(SUPPLIED DATA)

━━━━━━━━━━━━━━━━━━━━━━━━━━━━━━

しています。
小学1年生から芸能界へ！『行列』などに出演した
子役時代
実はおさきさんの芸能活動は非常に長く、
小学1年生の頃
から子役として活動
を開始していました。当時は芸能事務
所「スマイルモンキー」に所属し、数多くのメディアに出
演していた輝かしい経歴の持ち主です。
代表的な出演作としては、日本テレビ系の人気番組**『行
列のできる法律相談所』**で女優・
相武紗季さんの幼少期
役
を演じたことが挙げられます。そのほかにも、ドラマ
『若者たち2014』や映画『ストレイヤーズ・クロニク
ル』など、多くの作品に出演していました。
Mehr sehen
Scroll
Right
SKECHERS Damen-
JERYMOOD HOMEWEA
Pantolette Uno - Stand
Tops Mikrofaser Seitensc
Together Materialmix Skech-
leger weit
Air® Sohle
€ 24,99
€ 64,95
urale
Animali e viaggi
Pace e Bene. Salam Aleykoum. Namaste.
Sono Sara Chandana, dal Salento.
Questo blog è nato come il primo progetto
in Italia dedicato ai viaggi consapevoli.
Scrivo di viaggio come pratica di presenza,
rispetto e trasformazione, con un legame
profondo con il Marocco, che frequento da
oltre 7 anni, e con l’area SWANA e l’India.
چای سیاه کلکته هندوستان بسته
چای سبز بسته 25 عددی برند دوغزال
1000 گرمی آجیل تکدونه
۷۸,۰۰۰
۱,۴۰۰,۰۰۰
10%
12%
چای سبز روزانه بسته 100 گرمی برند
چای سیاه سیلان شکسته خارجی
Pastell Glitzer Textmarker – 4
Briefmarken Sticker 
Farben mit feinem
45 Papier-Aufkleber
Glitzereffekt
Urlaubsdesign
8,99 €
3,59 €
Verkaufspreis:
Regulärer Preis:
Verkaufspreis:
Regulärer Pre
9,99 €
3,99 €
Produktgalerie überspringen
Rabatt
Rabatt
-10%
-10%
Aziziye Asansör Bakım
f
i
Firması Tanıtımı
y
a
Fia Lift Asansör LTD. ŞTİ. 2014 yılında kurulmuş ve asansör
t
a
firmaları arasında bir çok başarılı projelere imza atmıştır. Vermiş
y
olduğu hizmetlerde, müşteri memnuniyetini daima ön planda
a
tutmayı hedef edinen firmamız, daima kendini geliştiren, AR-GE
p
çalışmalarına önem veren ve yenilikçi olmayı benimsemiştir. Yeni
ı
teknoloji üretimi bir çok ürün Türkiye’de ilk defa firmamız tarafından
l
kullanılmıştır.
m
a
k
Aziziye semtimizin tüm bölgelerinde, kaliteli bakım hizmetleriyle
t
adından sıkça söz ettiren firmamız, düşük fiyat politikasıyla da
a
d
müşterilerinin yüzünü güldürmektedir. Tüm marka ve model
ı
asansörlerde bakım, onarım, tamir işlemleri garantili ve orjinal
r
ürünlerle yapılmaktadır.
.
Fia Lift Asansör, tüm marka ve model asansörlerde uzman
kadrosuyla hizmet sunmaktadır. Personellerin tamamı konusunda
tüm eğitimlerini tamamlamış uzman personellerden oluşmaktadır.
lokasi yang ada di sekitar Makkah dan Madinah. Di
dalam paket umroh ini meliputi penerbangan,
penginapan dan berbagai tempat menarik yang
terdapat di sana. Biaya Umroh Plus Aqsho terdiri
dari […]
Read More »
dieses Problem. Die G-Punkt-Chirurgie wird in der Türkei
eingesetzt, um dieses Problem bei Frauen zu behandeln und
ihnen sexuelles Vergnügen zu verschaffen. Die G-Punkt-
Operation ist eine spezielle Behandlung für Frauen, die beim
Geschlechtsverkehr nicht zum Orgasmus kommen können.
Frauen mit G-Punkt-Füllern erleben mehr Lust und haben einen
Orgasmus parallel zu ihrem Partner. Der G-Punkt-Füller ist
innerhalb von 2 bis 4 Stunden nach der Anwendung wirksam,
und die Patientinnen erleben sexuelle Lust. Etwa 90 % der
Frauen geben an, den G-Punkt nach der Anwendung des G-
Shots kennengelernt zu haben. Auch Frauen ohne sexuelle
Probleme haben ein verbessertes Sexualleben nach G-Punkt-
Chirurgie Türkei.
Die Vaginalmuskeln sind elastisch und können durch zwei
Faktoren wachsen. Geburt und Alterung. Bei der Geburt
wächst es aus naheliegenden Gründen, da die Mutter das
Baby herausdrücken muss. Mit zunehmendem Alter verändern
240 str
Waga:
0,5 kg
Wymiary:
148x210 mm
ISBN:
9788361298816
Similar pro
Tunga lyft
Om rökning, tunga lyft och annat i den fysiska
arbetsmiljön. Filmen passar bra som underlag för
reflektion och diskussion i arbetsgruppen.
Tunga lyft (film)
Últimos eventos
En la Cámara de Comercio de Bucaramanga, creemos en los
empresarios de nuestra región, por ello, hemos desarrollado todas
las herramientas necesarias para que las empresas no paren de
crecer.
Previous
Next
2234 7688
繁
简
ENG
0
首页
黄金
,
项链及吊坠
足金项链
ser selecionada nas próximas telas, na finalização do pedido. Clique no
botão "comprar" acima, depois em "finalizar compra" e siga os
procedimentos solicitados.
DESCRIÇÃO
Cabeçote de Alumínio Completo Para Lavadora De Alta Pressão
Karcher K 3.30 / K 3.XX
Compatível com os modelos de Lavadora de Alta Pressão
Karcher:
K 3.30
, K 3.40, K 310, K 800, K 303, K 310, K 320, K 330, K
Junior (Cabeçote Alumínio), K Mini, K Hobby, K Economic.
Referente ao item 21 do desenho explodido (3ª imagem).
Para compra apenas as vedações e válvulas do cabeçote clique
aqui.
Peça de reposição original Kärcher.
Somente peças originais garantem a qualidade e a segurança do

━━━━━━━━━━━━━━━━━━━━━━━━━━━━━━

(TASK INSTRUCTIONS)
Show the lines from the data above that contain the string "firmamız".

(OUTPUT OF THE EXERCISE)
tutmayı hedef edinen firmamız, daima kendini geliştiren, AR-GE
teknoloji üretimi bir çok ürün Türkiye’de ilk defa firmamız tarafından
adından sıkça söz ettiren firmamız, düşük fiyat politikasıyla da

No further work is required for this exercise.